Atazanavir 300mg is usually taken with ritonavir 100mg, both once a day. Atazanavir is usually better tolerated than lopinavir. Patients may present with jaundice, due to an increase in unconjugated bilirubin. Liver functions will be normal. This jaundice is harmless and the atazanavir can be continued.

Note
Protease inhibitors may be associated with insulin resistance and hyperlipidaemia. Protease inhibitors may also affect the metabolism and breakdown of many drugs (ritonavir inhibits cytochrome P450 and thereby increases the blood level of lopinavir and a wide range of other drugs). A small dose of ritonavir therefore boosts the effect of lopinavir.
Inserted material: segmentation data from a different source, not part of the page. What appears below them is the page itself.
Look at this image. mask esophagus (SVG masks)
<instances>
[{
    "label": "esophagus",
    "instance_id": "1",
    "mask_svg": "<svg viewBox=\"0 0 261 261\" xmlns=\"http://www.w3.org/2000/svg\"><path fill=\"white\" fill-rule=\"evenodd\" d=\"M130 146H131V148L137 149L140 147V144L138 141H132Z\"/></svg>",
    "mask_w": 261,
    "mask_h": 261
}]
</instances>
The dose of lopinavir/ritonavir must be increased if used with efavirenz or rifampicin. Atazanavir/ritonavir cannot be used with rifampicin.

4-33 Which antiretroviral drugs should not be taken with a meal?

It is important that ddI is taken on an empty stomach as food decreases the absorption of the drug. In addition, the side effects of efavirenz are less if the drug is taken on an empty stomach in the evenings. Therefore it is best if efavirenz is taken without food for the first few weeks. However, most other antiretroviral drugs can be taken once a day with meals.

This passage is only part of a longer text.